[[ Excerpted data open ]]
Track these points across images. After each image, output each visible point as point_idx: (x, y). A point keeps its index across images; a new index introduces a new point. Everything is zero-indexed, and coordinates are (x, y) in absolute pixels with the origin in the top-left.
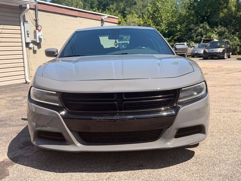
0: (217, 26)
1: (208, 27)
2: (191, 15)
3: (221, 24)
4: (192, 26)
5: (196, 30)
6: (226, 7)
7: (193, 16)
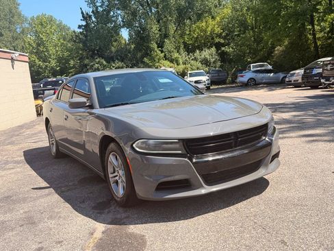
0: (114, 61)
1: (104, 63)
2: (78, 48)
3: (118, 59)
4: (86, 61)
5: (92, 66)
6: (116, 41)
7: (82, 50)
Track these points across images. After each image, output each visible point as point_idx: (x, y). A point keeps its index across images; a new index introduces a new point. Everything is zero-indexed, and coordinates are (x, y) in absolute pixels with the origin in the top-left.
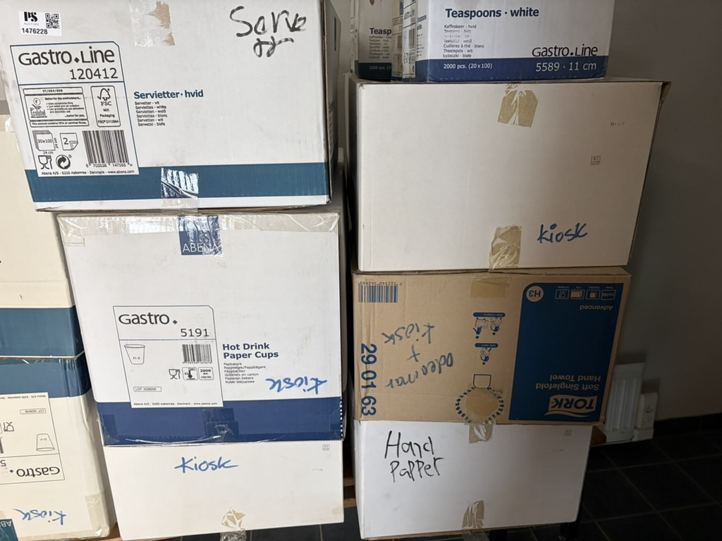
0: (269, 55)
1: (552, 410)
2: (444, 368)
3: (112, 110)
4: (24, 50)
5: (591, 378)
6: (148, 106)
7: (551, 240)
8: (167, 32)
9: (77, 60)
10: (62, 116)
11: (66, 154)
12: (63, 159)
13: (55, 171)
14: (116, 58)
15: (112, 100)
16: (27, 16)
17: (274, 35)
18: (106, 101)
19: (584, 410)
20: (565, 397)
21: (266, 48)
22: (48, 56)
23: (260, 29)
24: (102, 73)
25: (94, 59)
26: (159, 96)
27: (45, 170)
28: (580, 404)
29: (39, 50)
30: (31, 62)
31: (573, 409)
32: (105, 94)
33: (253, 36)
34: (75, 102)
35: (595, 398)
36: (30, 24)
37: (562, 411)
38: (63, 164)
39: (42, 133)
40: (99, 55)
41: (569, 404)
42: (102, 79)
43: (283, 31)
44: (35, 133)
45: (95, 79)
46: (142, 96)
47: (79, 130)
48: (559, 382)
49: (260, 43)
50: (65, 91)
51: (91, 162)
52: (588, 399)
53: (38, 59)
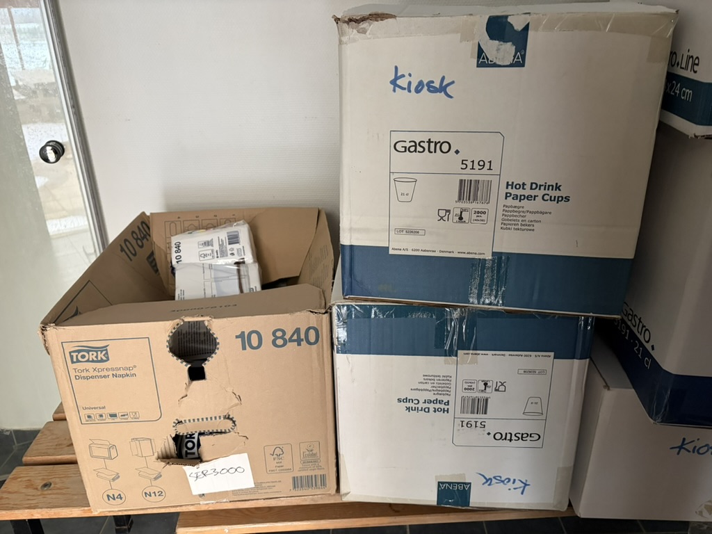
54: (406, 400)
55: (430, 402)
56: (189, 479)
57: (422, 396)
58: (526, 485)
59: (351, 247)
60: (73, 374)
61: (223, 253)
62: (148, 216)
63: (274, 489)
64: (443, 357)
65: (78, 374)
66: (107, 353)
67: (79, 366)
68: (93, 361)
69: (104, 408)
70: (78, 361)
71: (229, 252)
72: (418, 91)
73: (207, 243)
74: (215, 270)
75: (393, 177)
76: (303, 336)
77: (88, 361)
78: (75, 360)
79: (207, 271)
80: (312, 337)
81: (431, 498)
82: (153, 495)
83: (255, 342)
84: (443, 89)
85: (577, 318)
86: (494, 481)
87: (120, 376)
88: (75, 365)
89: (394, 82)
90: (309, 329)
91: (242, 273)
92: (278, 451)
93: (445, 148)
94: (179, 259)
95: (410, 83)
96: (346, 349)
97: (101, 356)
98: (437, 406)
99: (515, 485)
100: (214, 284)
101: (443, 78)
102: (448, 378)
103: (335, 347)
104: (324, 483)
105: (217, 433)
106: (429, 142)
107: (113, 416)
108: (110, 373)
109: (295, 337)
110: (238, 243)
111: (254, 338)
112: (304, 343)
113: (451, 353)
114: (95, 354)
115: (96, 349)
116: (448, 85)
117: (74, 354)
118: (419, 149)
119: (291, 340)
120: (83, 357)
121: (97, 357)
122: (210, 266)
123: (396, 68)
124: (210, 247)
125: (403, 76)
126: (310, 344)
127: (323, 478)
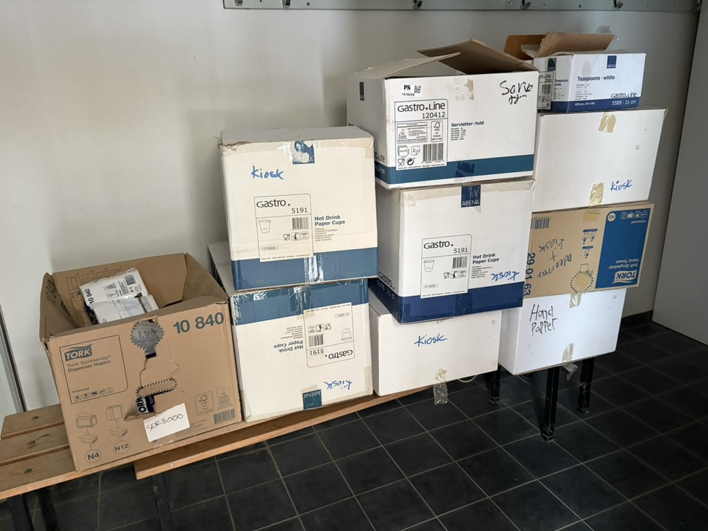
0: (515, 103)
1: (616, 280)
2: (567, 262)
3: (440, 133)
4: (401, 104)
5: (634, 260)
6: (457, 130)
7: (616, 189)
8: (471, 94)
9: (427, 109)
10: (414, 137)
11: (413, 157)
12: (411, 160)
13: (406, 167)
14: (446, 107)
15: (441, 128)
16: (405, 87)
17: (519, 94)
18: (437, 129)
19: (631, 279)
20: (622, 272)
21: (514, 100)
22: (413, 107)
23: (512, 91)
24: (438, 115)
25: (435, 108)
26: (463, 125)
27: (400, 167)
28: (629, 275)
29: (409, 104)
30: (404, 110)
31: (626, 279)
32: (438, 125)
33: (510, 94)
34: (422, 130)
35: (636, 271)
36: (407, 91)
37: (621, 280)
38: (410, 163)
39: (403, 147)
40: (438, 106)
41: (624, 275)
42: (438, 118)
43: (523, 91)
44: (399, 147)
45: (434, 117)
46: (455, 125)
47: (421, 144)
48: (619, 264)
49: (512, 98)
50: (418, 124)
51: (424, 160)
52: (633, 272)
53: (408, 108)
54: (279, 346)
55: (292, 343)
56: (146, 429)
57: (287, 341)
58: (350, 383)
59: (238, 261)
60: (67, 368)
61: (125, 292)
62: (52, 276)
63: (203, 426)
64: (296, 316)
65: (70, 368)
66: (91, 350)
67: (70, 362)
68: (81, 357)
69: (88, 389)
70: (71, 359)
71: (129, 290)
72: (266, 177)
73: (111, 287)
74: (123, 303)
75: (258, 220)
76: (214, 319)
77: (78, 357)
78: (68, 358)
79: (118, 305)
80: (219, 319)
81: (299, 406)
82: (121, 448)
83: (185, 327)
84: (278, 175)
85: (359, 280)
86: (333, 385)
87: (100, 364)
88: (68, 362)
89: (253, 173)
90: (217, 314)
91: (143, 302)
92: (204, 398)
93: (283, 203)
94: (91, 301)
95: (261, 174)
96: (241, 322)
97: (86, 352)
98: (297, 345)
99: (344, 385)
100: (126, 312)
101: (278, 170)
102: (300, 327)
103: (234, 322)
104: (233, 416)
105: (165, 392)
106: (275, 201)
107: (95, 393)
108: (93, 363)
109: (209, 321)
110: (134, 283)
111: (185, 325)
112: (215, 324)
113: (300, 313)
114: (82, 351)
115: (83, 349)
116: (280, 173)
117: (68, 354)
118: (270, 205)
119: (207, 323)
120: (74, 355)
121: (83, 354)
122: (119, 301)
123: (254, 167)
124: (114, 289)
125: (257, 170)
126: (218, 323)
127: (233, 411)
[[ Excerpted data closed ]]
→ Instructions for the task:
Everything above from the line containing "4: (24, 50)" down to the line containing "30: (31, 62)" should be copied exactly, both end lines included, and nothing else.

→ Answer:
4: (24, 50)
5: (591, 378)
6: (148, 106)
7: (551, 240)
8: (167, 32)
9: (77, 60)
10: (62, 116)
11: (66, 154)
12: (63, 159)
13: (55, 171)
14: (116, 58)
15: (112, 100)
16: (27, 16)
17: (274, 35)
18: (106, 101)
19: (584, 410)
20: (565, 397)
21: (266, 48)
22: (48, 56)
23: (260, 29)
24: (102, 73)
25: (94, 59)
26: (159, 96)
27: (45, 170)
28: (580, 404)
29: (39, 50)
30: (31, 62)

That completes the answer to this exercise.